SPIKE DETECTION AND SORTING WITH DEEP LEARNING
01/30/2020
Melinda Rácz1, 2, Csaba Liber1, Erik Németh2, Richárd Fiáth2, 3, János Rokai2, 5, István Harmati1, István Ulbert2, 3, Gergely Márton2, 3, 4
1 Department of Electrical Engineering and Informatics, Budapest University of Technology and Economics, Budapest, Hungary
2 Faculty of Information Technology and Bionics, Pázmány Péter Catholic University, Budapest, Hungary
3 Institute of Cognitive Neuroscience and Psychology, Research Centre for Natural Sciences, Hungarian Academy of Sciences, Budapest,
4 Doctoral School on Materials Sciences and Technologies, Óbuda University, Budapest, Hungary
5 Károly Rácz School of PhD Studies, Semmelweis University, Budapest, Hungary
The extraction and identification of single-unit activities in intracortically recorded electric signals have a key role in basic and applied neuroscience. Besides their importance, these problems are complex and lack universal or definite solutions. Our main objective was the implementation of functional units that ameliorate the efficiency and robustness of invasive brain–computer interfaces. Since machine learning solutions (neural networks, in particular) have been applied successfully for object detection/discrimination and time series prediction problems, we assumed that they can be used for neural data processing, as well. We completed the tasks addressed based on multichannel action potential recordings (n = 9 high-density cortical recordings from anesthetized rats, each containing 23–46 well-isolated single units) using deep learning methods: Convolutional neural networks were applied for sorting and predicting spiking activities. Sorting was based on 2-D and 3-D samples of neuronal activities; as for prediction, only 3-D samples were involved.

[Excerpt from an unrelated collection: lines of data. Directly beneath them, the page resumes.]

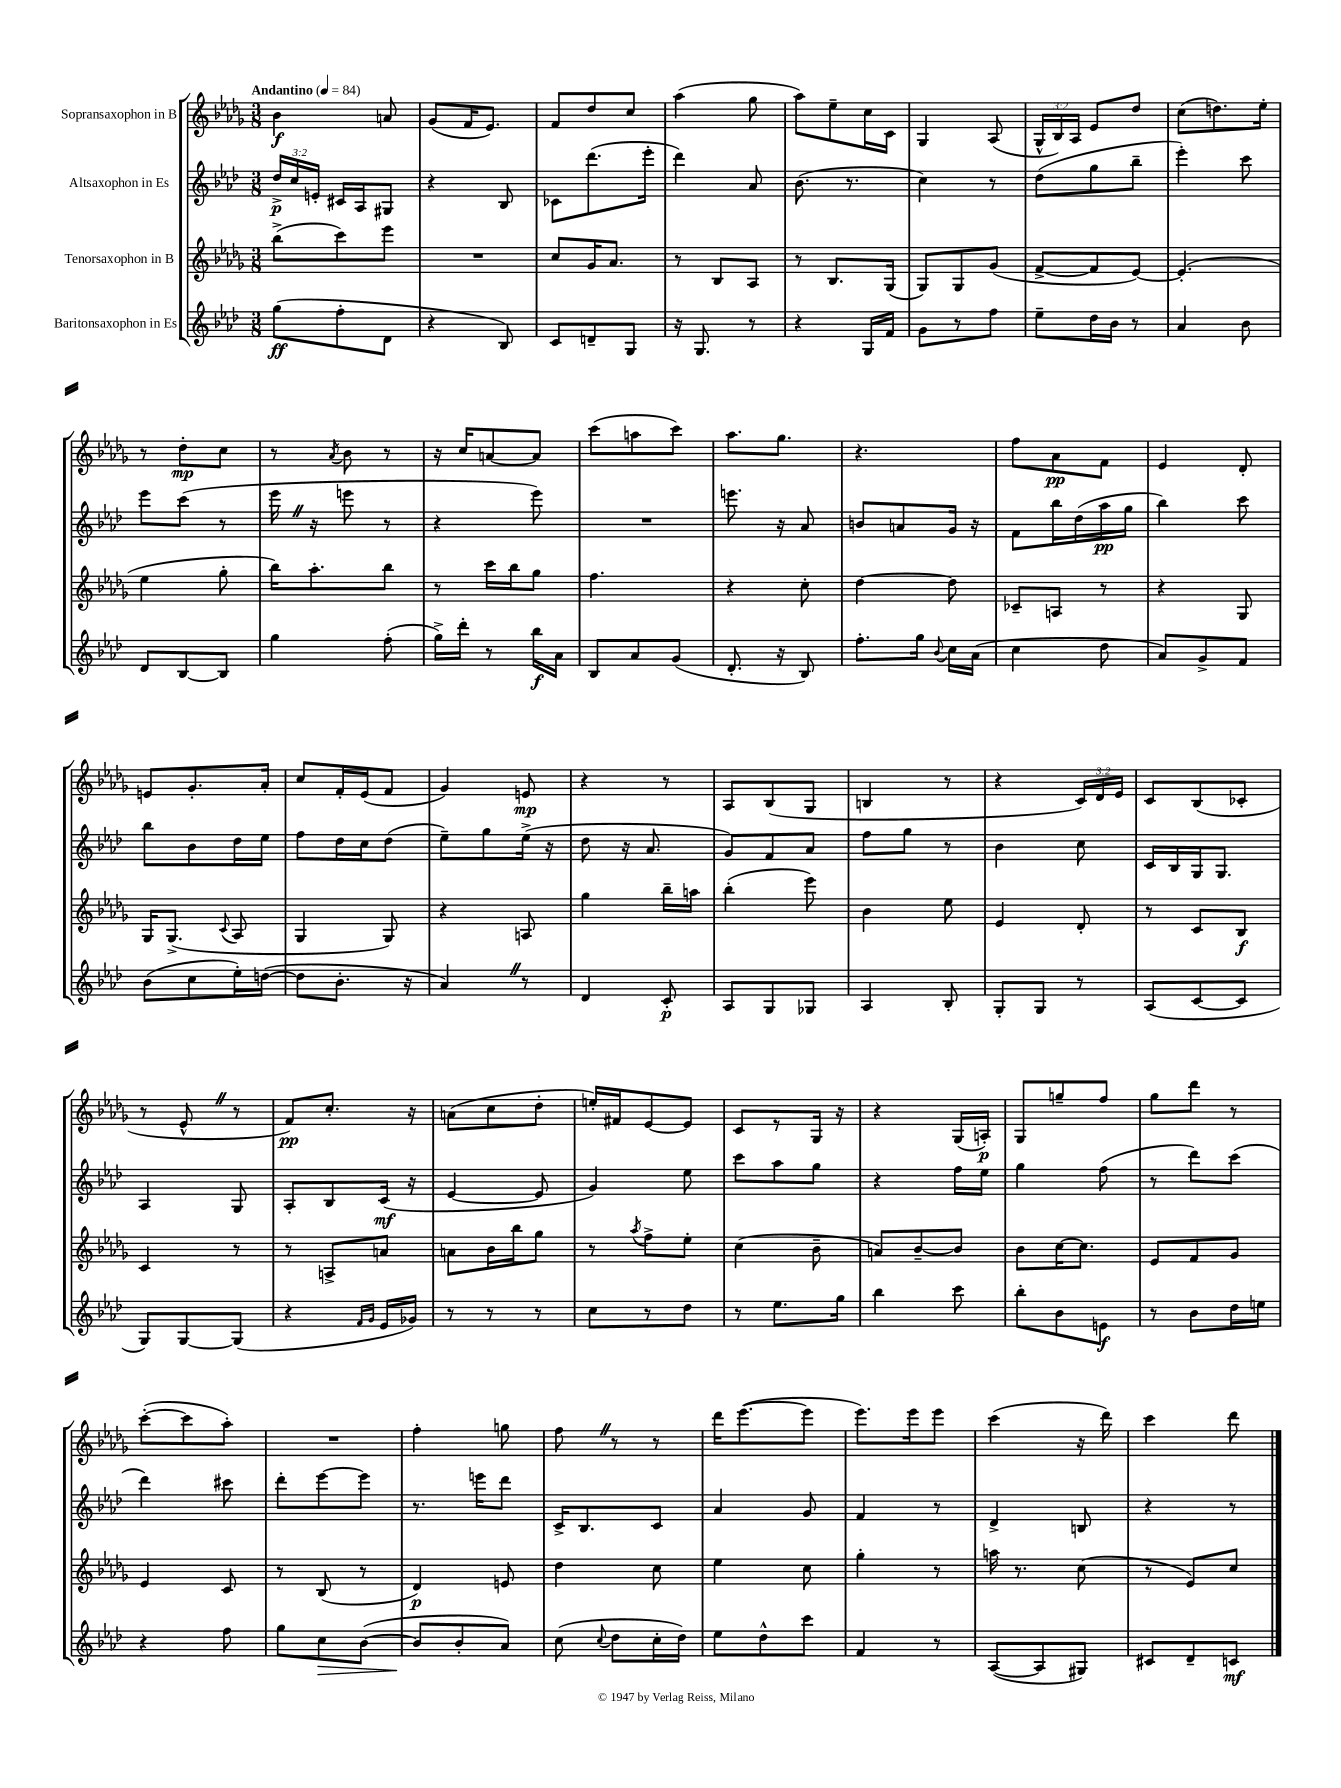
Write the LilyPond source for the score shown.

<<
\new StaffGroup <<
\new Staff = "s0" \with { instrumentName = "Sopransaxophon in B" } {
    \clef treble \key des \major \numericTimeSignature \time 3/8 \override Staff.TupletNumber.text = #tuplet-number::calc-fraction-text \tempo "Andantino" 4 = 84
    \autoBeamOff bes'4\f a'8 |
    ges'8[( f'16 ees'8.]) |
    f'8[ des''8 c''8] |
    aes''4( ges''8 |
    aes''8[) ees''8-- c''16 c'16] |
    ges4 aes8( |
    \tuplet 3/2 { ges16[-^ bes16) aes16] } ees'8[ des''8] |
    c''8[( d''8.) ees''16]-. |
    r8 des''8[-.\mp c''8] |
    r8 \acciaccatura { aes'8 } bes'8 r8 |
    r16 c''16[ a'8~ a'8] |
    c'''8[( a''8 c'''8]) |
    aes''8.[ ges''8.] |
    r4. |
    f''8[ aes'8\pp f'8] |
    ees'4 des'8-. |
    e'8[ ges'8.-. aes'16]-. |
    c''8[ f'16-. ees'16( f'8] |
    ges'4) e'8\mp |
    r4 r8 |
    aes8[ bes8( ges8] |
    b4 r8 |
    r4 \tuplet 3/2 { c'16[) des'16 ees'16] } |
    c'8[ bes8( ces'8]-. |
    r8 ees'8-^ \once \override BreathingSign.text = \markup { \musicglyph "scripts.caesura.straight" } \breathe r8 |
    f'8[\pp) c''8.]-. r16 |
    a'8[( c''8 des''8]-. |
    e''16[-.) fis'16 ees'8~ ees'8] |
    c'8[ r8 ges16] r16 |
    r4 ges16[( a16]-.\p) |
    ges8[ g''8-- f''8] |
    ges''8[ des'''8] r8 |
    c'''8[~-.( c'''8 aes''8]-.) |
    R4. |
    f''4-. g''8 |
    f''8 \once \override BreathingSign.text = \markup { \musicglyph "scripts.caesura.straight" } \breathe r8 r8 |
    des'''16[ ees'''8.~( ees'''8] |
    ees'''8.[) ees'''16 ees'''8] |
    c'''4( r16 des'''16) |
    c'''4 des'''8 \bar "|." |
}
\new Staff = "s1" \with { instrumentName = "Altsaxophon in Es" } {
    \clef treble \key aes \major \numericTimeSignature \time 3/8 \override Staff.TupletNumber.text = #tuplet-number::calc-fraction-text
    \autoBeamOff \tuplet 3/2 { des''16[->\p c''16 e'16]-. } cis'16[ aes16 gis8] |
    r4 bes8 |
    ces'8[ des'''8.( ees'''16]-. |
    des'''4) aes'8 |
    bes'8.( r8. |
    c''4) r8 |
    des''8[( g''8 bes''8]-- |
    ees'''4-.) c'''8 |
    ees'''8[ c'''8]( r8 |
    ees'''16 \once \override BreathingSign.text = \markup { \musicglyph "scripts.caesura.straight" } \breathe r16 e'''8 r8 |
    r4 ees'''8) |
    R4. |
    e'''8. r16 aes'8 |
    b'8[ a'8 g'16] r16 |
    f'8[ bes''16 des''16( aes''16\pp g''16] |
    bes''4) c'''8 |
    bes''8[ bes'8 des''16 ees''16] |
    f''8[ des''16 c''16 des''8]( |
    ees''8[--) g''8 ees''16]->( r16 |
    des''8 r16 aes'8. |
    g'8[) f'8 aes'8] |
    f''8[ g''8] r8 |
    bes'4 c''8 |
    c'16[ bes16 g16 g8.] |
    aes4 g8 |
    aes8[-. bes8 c'16]\mf( r16 |
    ees'4~ ees'8 |
    g'4) ees''8 |
    c'''8[ aes''8 g''8] |
    r4 f''16[ ees''16] |
    g''4 f''8( |
    r8 des'''8[) c'''8]( |
    des'''4) cis'''8 |
    des'''8[-. ees'''8~ ees'''8] |
    r8. e'''16[ des'''8] |
    c'16[-> bes8. c'8] |
    aes'4 g'8 |
    f'4 r8 |
    des'4-> b8 |
    r4 r8 \bar "|." |
}
\new Staff = "s2" \with { instrumentName = "Tenorsaxophon in B" } {
    \clef treble \key des \major \numericTimeSignature \time 3/8
    \autoBeamOff bes''8[->( c'''8) ees'''8] |
    R4. |
    c''8[ ges'16 aes'8.] |
    r8 bes8[ aes8] |
    r8 bes8.[ ges16]( |
    ges8[) ges8 ges'8]( |
    f'8[~-> f'8 ees'8]~) |
    ees'4.-.( |
    ees''4 ges''8-. |
    bes''16[) aes''8.-. bes''8] |
    r8 c'''16[ bes''16 ges''8] |
    f''4. |
    r4 c''8-. |
    des''4~ des''8 |
    ces'8[-- a8] r8 |
    r4 ges8 |
    ges16[ ges8.]->( \appoggiatura { c'8 } aes8 |
    ges4 ges8) |
    r4 a8 |
    ges''4 bes''16[-- a''16] |
    bes''4-.( ees'''8) |
    bes'4 ees''8 |
    ees'4 des'8-. |
    r8 c'8[ bes8]\f |
    c'4 r8 |
    r8 a8[-> a'8] |
    a'8[ bes'16 bes''16 ges''8] |
    r8 \acciaccatura { aes''8 } f''8[-> ees''8]-. |
    c''4( bes'8-- |
    a'8[) bes'8~-- bes'8] |
    bes'8[ c''16~ c''8.] |
    ees'8[ f'8 ges'8] |
    ees'4 c'8 |
    r8 bes8( r8 |
    des'4\p) e'8 |
    des''4 c''8 |
    ees''4 c''8 |
    ges''4-. r8 |
    a''16 r8. c''8( |
    r8 ees'8[) c''8] \bar "|." |
}
\new Staff = "s3" \with { instrumentName = "Baritonsaxophon in Es" } {
    \clef treble \key aes \major \numericTimeSignature \time 3/8
    \autoBeamOff g''8[\ff( f''8-. des'8] |
    r4 bes8) |
    c'8[ d'8-- g8] |
    r16 g8. r8 |
    r4 g16[ f'16] |
    g'8[ r8 f''8] |
    ees''8[-- des''16 bes'16] r8 |
    aes'4 bes'8 |
    des'8[ bes8~ bes8] |
    g''4 f''8-.( |
    g''16[->) des'''16]-. r8 bes''16[\f aes'16] |
    bes8[ aes'8 g'8]( |
    des'8.-. r16 bes8) |
    f''8.[-. g''16] \appoggiatura { bes'8 } c''16[ aes'16]( |
    c''4 des''8 |
    aes'8[) g'8-> f'8] |
    bes'8[( c''8 ees''16-.) d''16]~( |
    d''8[ bes'8.]-. r16 |
    aes'4) \once \override BreathingSign.text = \markup { \musicglyph "scripts.caesura.straight" } \breathe r8 |
    des'4 c'8-.\p |
    aes8[ g8 ges8] |
    aes4 bes8-. |
    g8[-. g8] r8 |
    aes8[( c'8~ c'8] |
    g8[) g8~ g8]( |
    r4 \grace { f'16[ g'16] } ees'16[ ges'16]) |
    r8 r8 r8 |
    c''8[ r8 des''8] |
    r8 ees''8.[ g''16] |
    bes''4 c'''8 |
    bes''8[-. bes'8 e'8]\f |
    r8 bes'8[ des''16 e''16] |
    r4 f''8 |
    g''8[ c''8\> bes'8]~( |
    bes'8[\! bes'8-. aes'8]) |
    c''8( \appoggiatura { c''8 } des''8[ c''16-. des''16]) |
    ees''8[ des''8-^ c'''8] |
    f'4 r8 |
    aes8[~( aes8 gis8]) |
    cis'8[ des'8-- c'8]\mf \bar "|." |
}
>>
>>
\layout { \context { \Score \remove "Bar_number_engraver" } }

A combination of recurrent (applying long short-term memory cells) and convolutional neural network was employed for spike detection. In this case, series of multiple datapoints were used. Our algorithms proved to be useful in accomplishing the tasks considered: our detector reached an average recall of 69 %; as for the classification problem, we achieved an average accuracy of 89 %. Our findings support the concept of creating real-time, high-accuracy action potential based brain–computer interfaces in the future, providing a flexible and robust algorithmic background for further development.